Is GDPR compliance making individual-level data collection even harder?

The panellists generally agreed with this. Rebecca commented that GDPR is becoming more and more of an issue in qualitative research. In the past masters students might have had no problem in doing interviews, but increasingly we need a lawyer instructing us what is and isn’t allowed. This element of formalization and standardization did not exist in the past, at least in Finland. Sebastian added that the introduction of IRB boards (ethics approval) might affect this trend as well. Jelena explained that privacy issues have been relevant for a long time in experimental research, but experimental research has not been used as much in IB as in other disciplines, so we may not have been used to these issues in the past, compared to other disciplines.

References

Cerar, J., Nell, P. C., & Reiche, B. S. (2021). The declining share of primary data and the neglect of the individual level in international business research. Journal of International Business Studies, 1-10.
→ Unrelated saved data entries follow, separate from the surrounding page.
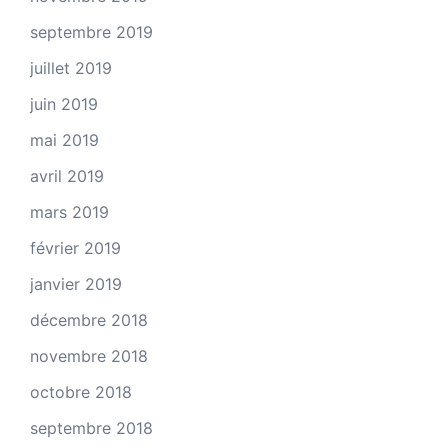
septembre 2019
juillet 2019
juin 2019
mai 2019
avril 2019
mars 2019
février 2019
janvier 2019
décembre 2018
novembre 2018
octobre 2018
septembre 2018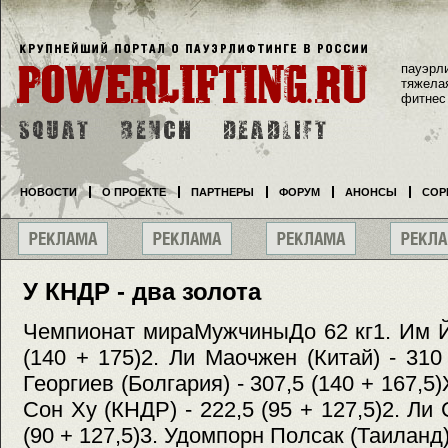
пауэрл
тяжела
фитнес
НОВОСТИ
О ПРОЕКТЕ
ПАРТНЕРЫ
ФОРУМ
АНОНСЫ
СОР
У КНДР - два золота
Чемпионат мираМужчиныДо 62 кг1. Им Й
(140 + 175)2. Ли Маочжен (Китай) - 310
Георгиев (Болгария) - 307,5 (140 + 167,
Сон Ху (КНДР) - 222,5 (95 + 127,5)2. Ли 
(90 + 127,5)3. Удомпорн Полсак (Таиланд) 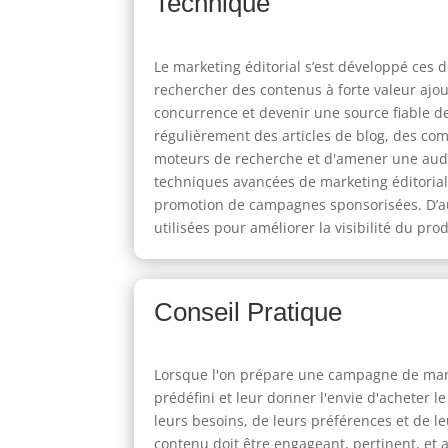
Technique
Le marketing éditorial s’est développé ces
rechercher des contenus à forte valeur ajou
concurrence et devenir une source fiable de
régulièrement des articles de blog, des co
moteurs de recherche et d'amener une audien
techniques avancées de marketing éditorial, 
promotion de campagnes sponsorisées. D’autr
utilisées pour améliorer la visibilité du pro
Conseil Pratique
Lorsque l'on prépare une campagne de market
prédéfini et leur donner l'envie d'acheter l
leurs besoins, de leurs préférences et de le
contenu doit être engageant, pertinent, et 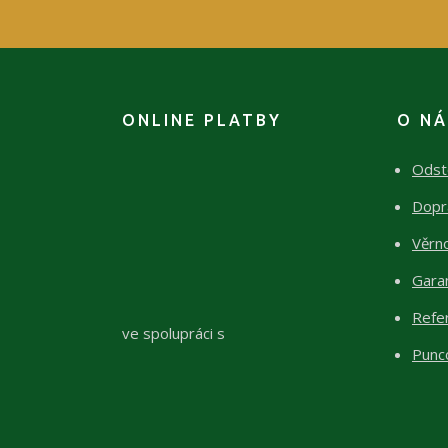
ONLINE PLATBY
O N
Odst
Dopr
Věrn
Garan
Refe
ve spolupráci s
Punc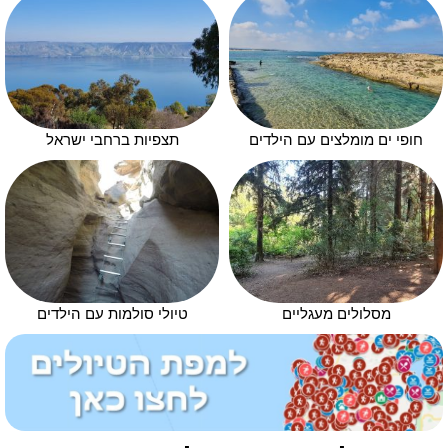
חופי ים מומלצים עם הילדים
תצפיות ברחבי ישראל
מסלולים מעגליים
טיולי סולמות עם הילדים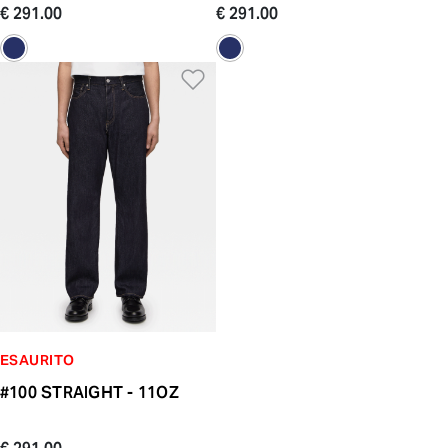
€ 291.00
€ 291.00
Aggiungi alla Lista dei De
ESAURITO
#100 STRAIGHT - 11OZ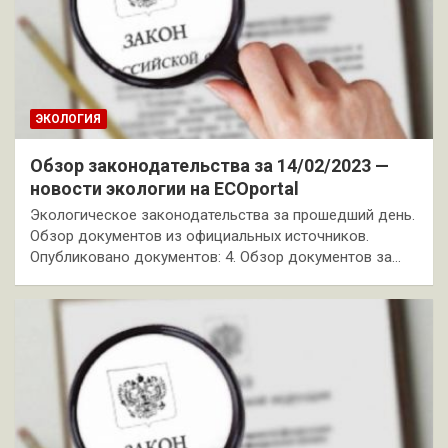
ЭКОЛОГИЯ
Обзор законодательства за 14/02/2023 —
новости экологии на ECOportal
Экологическое законодательства за прошедший день.
Обзор документов из официальных источников.
Опубликовано документов: 4. Обзор документов за…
Mees-Buss, J., Welch, C., & Piekkari, R. (2020). From templates to heuristics: how and why to move beyond the Gioia methodology. Organizational Research Methods, 1-25.

Nielsen, B. B., Welch, C., Chidlow, A., Miller, S. R., Aguzzoli, R., Gardner, E., ... & Pegoraro, D. (2020). Fifty years of methodological trends in JIBS: Why future IB research needs more triangulation. Journal of International Business Studies, 51(9), 1478-1499.

Piekkari, R., Welch, C., & Paavilainen, E. (2009). The case study as disciplinary convention: Evidence from international business journals. Organizational Research Methods, 12(3), 567-589.

Welch, C., Marschan-Piekkari, R., Penttinen, H., & Tahvanainen, M. (2002). Corporate elites as informants in qualitative international business research. International Business Review, 11(5), 611-628.